▶ [What is required] In full and without deviation, write out the entries that follow.

[Items listed in a dataset]
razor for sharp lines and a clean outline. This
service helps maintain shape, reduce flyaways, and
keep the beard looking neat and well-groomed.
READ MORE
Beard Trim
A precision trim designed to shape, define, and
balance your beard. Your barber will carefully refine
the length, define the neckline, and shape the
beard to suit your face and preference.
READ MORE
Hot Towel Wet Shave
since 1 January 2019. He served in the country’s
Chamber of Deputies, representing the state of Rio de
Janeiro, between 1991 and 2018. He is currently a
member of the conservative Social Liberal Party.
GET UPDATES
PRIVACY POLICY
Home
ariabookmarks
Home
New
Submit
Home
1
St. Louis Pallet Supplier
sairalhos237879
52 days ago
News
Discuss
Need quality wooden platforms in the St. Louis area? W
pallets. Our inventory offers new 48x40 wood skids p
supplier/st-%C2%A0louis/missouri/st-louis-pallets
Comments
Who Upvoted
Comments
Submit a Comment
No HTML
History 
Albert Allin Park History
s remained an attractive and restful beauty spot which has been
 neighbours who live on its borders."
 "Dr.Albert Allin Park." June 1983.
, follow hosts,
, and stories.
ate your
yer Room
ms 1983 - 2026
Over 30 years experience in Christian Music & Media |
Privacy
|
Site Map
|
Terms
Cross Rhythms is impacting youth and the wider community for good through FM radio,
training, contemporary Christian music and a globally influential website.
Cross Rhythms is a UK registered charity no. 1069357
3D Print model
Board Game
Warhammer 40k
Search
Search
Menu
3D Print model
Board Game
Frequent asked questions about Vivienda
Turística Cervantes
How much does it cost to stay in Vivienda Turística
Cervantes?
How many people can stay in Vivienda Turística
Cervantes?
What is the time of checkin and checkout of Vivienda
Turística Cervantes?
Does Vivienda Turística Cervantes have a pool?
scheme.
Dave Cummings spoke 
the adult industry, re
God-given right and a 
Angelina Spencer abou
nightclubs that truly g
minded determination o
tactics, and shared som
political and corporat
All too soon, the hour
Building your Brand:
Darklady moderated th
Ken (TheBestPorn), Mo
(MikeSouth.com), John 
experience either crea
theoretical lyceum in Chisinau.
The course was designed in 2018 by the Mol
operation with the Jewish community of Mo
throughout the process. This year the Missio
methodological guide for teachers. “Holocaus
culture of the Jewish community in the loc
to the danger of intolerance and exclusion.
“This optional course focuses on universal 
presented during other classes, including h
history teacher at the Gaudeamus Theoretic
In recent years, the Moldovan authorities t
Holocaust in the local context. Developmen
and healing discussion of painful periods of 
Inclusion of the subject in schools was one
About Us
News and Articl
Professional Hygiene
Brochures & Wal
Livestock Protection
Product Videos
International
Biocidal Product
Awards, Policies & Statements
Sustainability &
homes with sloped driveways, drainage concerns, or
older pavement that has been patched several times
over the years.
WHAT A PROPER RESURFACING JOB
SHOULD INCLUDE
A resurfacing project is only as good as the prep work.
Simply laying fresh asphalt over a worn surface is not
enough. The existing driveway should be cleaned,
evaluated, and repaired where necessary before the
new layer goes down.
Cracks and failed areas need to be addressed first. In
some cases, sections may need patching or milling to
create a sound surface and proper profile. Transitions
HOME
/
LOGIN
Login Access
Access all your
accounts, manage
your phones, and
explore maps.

▶ [Written response]
razor for sharp lines and a clean outline. This
service helps maintain shape, reduce flyaways, and
keep the beard looking neat and well-groomed.
READ MORE
Beard Trim
A precision trim designed to shape, define, and
balance your beard. Your barber will carefully refine
the length, define the neckline, and shape the
beard to suit your face and preference.
READ MORE
Hot Towel Wet Shave
since 1 January 2019. He served in the country’s
Chamber of Deputies, representing the state of Rio de
Janeiro, between 1991 and 2018. He is currently a
member of the conservative Social Liberal Party.
GET UPDATES
PRIVACY POLICY
Home
ariabookmarks
Home
New
Submit
Home
1
St. Louis Pallet Supplier
sairalhos237879
52 days ago
News
Discuss
Need quality wooden platforms in the St. Louis area? W
pallets. Our inventory offers new 48x40 wood skids p
supplier/st-%C2%A0louis/missouri/st-louis-pallets
Comments
Who Upvoted
Comments
Submit a Comment
No HTML
History 
Albert Allin Park History
s remained an attractive and restful beauty spot which has been
 neighbours who live on its borders."
 "Dr.Albert Allin Park." June 1983.
, follow hosts,
, and stories.
ate your
yer Room
ms 1983 - 2026
Over 30 years experience in Christian Music & Media |
Privacy
|
Site Map
|
Terms
Cross Rhythms is impacting youth and the wider community for good through FM radio,
training, contemporary Christian music and a globally influential website.
Cross Rhythms is a UK registered charity no. 1069357
3D Print model
Board Game
Warhammer 40k
Search
Search
Menu
3D Print model
Board Game
Frequent asked questions about Vivienda
Turística Cervantes
How much does it cost to stay in Vivienda Turística
Cervantes?
How many people can stay in Vivienda Turística
Cervantes?
What is the time of checkin and checkout of Vivienda
Turística Cervantes?
Does Vivienda Turística Cervantes have a pool?
scheme.
Dave Cummings spoke 
the adult industry, re
God-given right and a 
Angelina Spencer abou
nightclubs that truly g
minded determination o
tactics, and shared som
political and corporat
All too soon, the hour
Building your Brand:
Darklady moderated th
Ken (TheBestPorn), Mo
(MikeSouth.com), John 
experience either crea
theoretical lyceum in Chisinau.
The course was designed in 2018 by the Mol
operation with the Jewish community of Mo
throughout the process. This year the Missio
methodological guide for teachers. “Holocaus
culture of the Jewish community in the loc
to the danger of intolerance and exclusion.
“This optional course focuses on universal 
presented during other classes, including h
history teacher at the Gaudeamus Theoretic
In recent years, the Moldovan authorities t
Holocaust in the local context. Developmen
and healing discussion of painful periods of 
Inclusion of the subject in schools was one
About Us
News and Articl
Professional Hygiene
Brochures & Wal
Livestock Protection
Product Videos
International
Biocidal Product
Awards, Policies & Statements
Sustainability &
homes with sloped driveways, drainage concerns, or
older pavement that has been patched several times
over the years.
WHAT A PROPER RESURFACING JOB
SHOULD INCLUDE
A resurfacing project is only as good as the prep work.
Simply laying fresh asphalt over a worn surface is not
enough. The existing driveway should be cleaned,
evaluated, and repaired where necessary before the
new layer goes down.
Cracks and failed areas need to be addressed first. In
some cases, sections may need patching or milling to
create a sound surface and proper profile. Transitions
HOME
/
LOGIN
Login Access
Access all your
accounts, manage
your phones, and
explore maps.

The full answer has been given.